# Similarity Functions

This notebook describes about the similarity functions that can be used to measure the similarity between two sets.

Firstly we import the shingling functions and other helpful functions.

In [1]:
from shingle import *
from math import ceil, floor
import numpy as np

We will then count how frequent a shingle is in the document. For this I have calculated the frequencies in the document called `data/portuguese/two_ends.txt`. Here we are using portuguese corpus.

Then we create a dictionary called `frequencies` which goes like from the word to its frequency.

In [2]:
# Initialize counts
frequencies = {}
text = open("data/portuguese/two_ends.txt", "r+")
for line in text:
    word = line.strip().split(' ')
    frequencies[word[0]] = float(word[1])   

## TF - IDF

TF-IDF (Term-frequency and Inverse Document Frequency) measures similarity using this:
$$
tfidf(q, d) = \sum_{t \in q \cap d} f_{t, q} \cdot \log \frac{N + 1}{df_{t, d} + 0.5}
$$

Firstly, we define `tf` using this, which is just the frequency counts in the intersection.

In [1]:
def tf(intersection, query):
    '''Counts term frequency'''
    tf = [query.count(word) for word in intersection]
    return np.array(tf)

- Entries supplied:
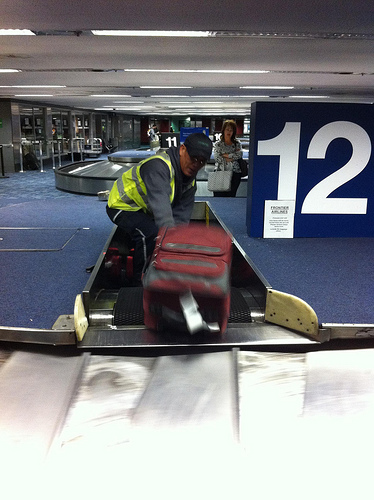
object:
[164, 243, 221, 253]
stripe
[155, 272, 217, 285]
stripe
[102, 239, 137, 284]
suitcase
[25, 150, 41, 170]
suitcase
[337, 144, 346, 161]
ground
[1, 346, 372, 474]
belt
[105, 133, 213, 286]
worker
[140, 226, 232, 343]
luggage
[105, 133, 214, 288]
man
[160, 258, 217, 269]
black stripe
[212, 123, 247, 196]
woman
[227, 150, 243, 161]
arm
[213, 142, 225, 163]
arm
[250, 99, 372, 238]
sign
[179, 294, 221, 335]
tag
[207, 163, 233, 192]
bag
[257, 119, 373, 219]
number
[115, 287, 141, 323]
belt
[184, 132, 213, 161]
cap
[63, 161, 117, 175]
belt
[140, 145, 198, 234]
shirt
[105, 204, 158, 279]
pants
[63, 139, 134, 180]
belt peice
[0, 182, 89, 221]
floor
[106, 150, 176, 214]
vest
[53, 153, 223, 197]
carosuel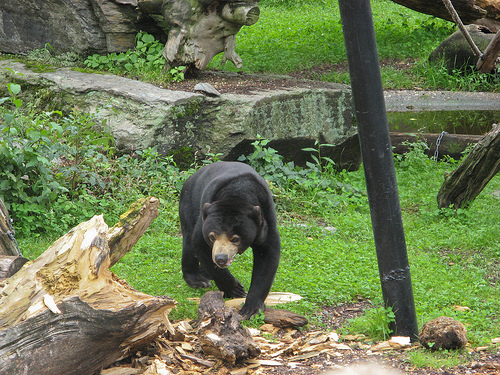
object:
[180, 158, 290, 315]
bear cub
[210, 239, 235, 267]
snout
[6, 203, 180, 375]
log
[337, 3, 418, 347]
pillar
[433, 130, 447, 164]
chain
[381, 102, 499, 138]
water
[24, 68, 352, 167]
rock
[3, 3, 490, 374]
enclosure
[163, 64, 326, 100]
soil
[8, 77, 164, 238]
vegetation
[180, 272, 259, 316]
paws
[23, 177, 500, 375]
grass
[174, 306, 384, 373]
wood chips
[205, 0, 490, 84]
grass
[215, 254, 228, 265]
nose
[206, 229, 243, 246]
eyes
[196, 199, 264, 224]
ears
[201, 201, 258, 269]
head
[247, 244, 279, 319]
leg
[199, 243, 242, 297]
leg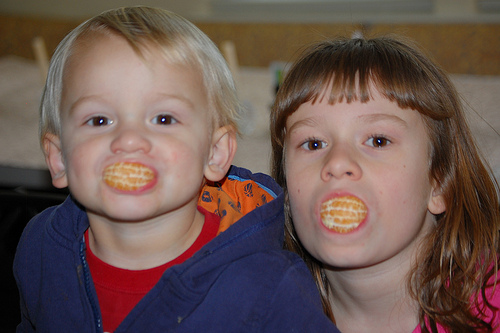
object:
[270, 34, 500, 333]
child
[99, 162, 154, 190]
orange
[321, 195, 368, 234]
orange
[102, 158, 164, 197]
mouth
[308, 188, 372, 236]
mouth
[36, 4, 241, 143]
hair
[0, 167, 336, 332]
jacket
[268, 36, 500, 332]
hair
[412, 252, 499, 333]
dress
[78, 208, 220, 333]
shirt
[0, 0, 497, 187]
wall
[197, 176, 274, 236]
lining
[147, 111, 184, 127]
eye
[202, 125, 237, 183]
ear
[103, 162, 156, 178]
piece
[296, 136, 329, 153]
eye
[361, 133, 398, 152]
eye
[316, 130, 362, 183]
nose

==

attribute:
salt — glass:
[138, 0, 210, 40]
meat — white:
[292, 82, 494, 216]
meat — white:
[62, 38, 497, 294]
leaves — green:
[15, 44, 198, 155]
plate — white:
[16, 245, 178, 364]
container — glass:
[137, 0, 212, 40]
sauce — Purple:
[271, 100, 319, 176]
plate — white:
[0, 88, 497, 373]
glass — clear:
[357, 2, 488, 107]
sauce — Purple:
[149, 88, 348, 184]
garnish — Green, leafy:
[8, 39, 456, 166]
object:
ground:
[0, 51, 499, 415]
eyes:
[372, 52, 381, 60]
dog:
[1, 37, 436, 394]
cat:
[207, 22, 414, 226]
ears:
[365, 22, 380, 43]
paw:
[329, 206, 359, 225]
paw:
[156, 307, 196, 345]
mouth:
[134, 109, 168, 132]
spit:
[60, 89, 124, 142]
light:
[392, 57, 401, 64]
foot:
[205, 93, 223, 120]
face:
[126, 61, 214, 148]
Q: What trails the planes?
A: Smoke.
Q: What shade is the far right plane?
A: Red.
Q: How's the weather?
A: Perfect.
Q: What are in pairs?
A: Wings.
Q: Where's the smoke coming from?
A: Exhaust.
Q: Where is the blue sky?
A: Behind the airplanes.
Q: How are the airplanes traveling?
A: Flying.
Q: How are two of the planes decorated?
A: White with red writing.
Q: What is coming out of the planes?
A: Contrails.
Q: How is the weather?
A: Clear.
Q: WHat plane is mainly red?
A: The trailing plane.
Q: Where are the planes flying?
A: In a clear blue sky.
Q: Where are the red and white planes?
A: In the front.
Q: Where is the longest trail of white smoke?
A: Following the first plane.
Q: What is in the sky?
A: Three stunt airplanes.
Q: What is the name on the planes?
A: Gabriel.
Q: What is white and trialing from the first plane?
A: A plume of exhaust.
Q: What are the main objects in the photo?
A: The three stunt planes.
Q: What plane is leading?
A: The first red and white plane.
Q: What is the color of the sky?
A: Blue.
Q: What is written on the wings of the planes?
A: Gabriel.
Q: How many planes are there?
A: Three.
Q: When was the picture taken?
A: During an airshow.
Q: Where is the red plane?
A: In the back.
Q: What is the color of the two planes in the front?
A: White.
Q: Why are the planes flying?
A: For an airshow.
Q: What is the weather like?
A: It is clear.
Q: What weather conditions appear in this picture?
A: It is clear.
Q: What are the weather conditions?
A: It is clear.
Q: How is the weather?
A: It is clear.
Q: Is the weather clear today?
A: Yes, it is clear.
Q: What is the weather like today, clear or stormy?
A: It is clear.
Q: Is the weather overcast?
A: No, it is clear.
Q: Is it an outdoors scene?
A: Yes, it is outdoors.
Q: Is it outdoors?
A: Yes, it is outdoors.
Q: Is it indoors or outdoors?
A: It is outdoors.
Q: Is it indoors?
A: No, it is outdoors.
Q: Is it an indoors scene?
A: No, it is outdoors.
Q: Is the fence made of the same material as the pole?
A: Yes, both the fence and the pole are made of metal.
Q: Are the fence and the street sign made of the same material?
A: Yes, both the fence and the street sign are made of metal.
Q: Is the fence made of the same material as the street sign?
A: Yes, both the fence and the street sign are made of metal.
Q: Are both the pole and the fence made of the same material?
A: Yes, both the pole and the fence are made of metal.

- Problem A: In the similarity functions notebook, rewrite the part from "This notebook describes" to "other helpful functions.", replacing "two sets" with "two documents".
- Problem B: Which language's corpus does the similarity functions notebook use?
- Problem C: Continue the similarity functions notebook from the point where it stops.

- Response area A:
This notebook describes about the similarity functions that can be used to measure the similarity between two documents.

Firstly we import the shingling functions and other helpful functions.

- Response area B: A Portuguese corpus.

- Response area C:
Afterwards, we compute `idf`, which is inverse document frequency. Here we will make use of the dictionary that we created earlier in order to compute document frequencies.

In [2]:
def idf(intersection, document, N):
    '''Counts inverse document frequency'''
    idf = np.array([frequencies[word] for word in intersection])
    idf = np.log10(np.divide(N + 1, idf + 0.5))
    return idf

Finally we simulate the function `tf_idf` which takes the dot product of `tf` and `idf` arrays.

In [3]:
def tf_idf(query, document, N):
    intersection = [word for word in document if word in query] # intersection
    score = np.dot(tf(intersection, query), idf(intersection, document, N))
    return score

In [11]:
query = two_ends("pizza", 2)
document = two_ends("pizza", 2)
tf_idf(query, document, 50000)

13.615376041936951

## BM25


$$
BM25(q,d) = \sum_{t \in q, d} \frac{f_{t, q} \cdot (k1 + 1.0)}{f_{t, q} + k1 \cdot (1.0 - b + b \frac{|q|}{avgdl})} \cdot IDF(t, d)
$$

In [18]:
def bm25_tf(intersection, query, document, k1, b, avgdl, N):
    tf_ = tf(intersection, document)
    numerator = tf_ * (k1 + 1.0)
    denominator = tf_ + k1 * (1.0 - b + b * (len(query) / avgdl))
    bm25_tf = np.divide(numerator, denominator)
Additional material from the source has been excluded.